Are you using USB-C for networking between the Spark and the Mac?
The gain is only in prefill and if the task/output is complex the gain will be totally minor. So the numbers are quitly exagerated here based on a prompt that is taking less than 2s to decode. So I guess we are not here doing complex tasks with 100's or 1000 token output. For the cost of an M3 Ultra + DGX the gain seem minimal and most of all, exo didn't clarify the model used here and it's for sure not a dense model or an MoE with 1B or 2B experts otherwise the mac ultra too will suffer a lot and the layers will be bigger!
I'm confused by all the takes implying decode is more important than prefill.

There are an enormous number of use cases where the prompt is large and the expected output is small.

E.g. providing data for the LLM to analyze, after which it gives a simple yes/no Boolean response. Or selecting a single enum value from a set.

This pattern seems far more valuable in practice, than the common and lazy open ended chat style implementations (lazy from a product perspective).

Obviously decode will be important for code generation or search, but that's such a small set of possible applications, and you'll probably always do better being on the latest models in the cloud.

This is really cool!

Now I'm trying to stop myself from finding an excuse to spend upwards of $30k on compute hardware...

This is a wonderful explanation of the two phases! I appreciate the hardware concerns for both now.

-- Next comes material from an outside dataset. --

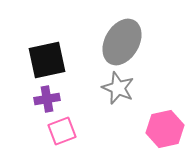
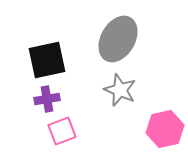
gray ellipse: moved 4 px left, 3 px up
gray star: moved 2 px right, 2 px down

Reading the article I wished for a device that just does both things well and on that topic it might be noteworthy that Apple's just-released M5 has approximately 3.5x-ed TTFT performance compared to M4, according to their claims!

It’s really sad that exo went private.
Wouldn't this restrict memory to 128GB, wasting M3 Ultra potential?
But you could also just get two DGX Spark and get 2 * 1.9x = 3.8x total throughput for two query streams.
This is very nicely done. I wonder what the values will look like a year from now with M5 Macs, though.